▸ CONSIGNA:
Reproduce literalmente el fragmento del texto propuesto que comienza en "10 noviembre 2008" y termina en "lleva el viento.".

Dejé vencer mi alma, y por fin viviré en paz... En este Dulce Rincón, con esta Pena Vencida. Adiós La Dulce Pena. Adiós El Rincón de Los Vencidos. Todo tiene un principio, un fin y un motivo por el que existir: Este Rincón ya encontró el suyo, ahora es hora de delegar en La Piel de Una Promesa.
La Piel de Una Promesa

Cómo en un Sueño

10 noviembre 2008

Acabábamos de salir del cine, hacía bastante tiempo que no nos habíamos visto, como seis o siete meses, pero, en nuestras memorias, en nuestros recuerdos –al menos en los míos–, aún permanecían aquellos momentos de infancia y de adolescencia prematura. Pero, también recordaba cómo todo aquello pasó, y sólo quedó en recuerdos, que se lleva el viento.

▸ MATERIAL DE PARTIDA:
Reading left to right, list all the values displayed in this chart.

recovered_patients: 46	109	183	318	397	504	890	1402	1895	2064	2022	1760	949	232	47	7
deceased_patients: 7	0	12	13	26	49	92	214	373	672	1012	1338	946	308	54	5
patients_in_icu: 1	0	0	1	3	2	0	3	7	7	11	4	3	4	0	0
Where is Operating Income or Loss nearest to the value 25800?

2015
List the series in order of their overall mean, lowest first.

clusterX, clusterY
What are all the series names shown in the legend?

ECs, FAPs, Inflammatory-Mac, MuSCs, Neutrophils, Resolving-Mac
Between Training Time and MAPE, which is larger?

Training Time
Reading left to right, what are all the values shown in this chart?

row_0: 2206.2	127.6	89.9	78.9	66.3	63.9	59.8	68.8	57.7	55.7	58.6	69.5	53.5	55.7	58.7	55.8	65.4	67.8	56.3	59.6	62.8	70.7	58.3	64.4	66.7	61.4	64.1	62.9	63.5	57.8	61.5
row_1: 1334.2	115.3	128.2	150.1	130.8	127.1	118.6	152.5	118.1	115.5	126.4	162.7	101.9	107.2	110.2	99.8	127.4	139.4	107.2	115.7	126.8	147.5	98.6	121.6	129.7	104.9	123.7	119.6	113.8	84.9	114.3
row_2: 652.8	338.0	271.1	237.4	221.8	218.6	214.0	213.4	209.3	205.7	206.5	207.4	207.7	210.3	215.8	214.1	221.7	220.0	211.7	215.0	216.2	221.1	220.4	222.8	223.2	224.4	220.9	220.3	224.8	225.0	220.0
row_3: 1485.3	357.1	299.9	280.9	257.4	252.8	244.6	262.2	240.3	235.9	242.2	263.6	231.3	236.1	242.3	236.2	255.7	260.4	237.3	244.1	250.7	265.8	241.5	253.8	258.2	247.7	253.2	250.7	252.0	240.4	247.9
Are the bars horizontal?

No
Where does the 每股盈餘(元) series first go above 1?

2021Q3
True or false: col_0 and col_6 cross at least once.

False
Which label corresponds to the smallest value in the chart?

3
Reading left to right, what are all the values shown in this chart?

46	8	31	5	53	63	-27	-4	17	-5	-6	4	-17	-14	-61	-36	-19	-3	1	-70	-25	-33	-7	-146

▸ SOLUCIÓN DEL EJERCICIO:
10 noviembre 2008

Acabábamos de salir del cine, hacía bastante tiempo que no nos habíamos visto, como seis o siete meses, pero, en nuestras memorias, en nuestros recuerdos –al menos en los míos–, aún permanecían aquellos momentos de infancia y de adolescencia prematura. Pero, también recordaba cómo todo aquello pasó, y sólo quedó en recuerdos, que se lleva el viento.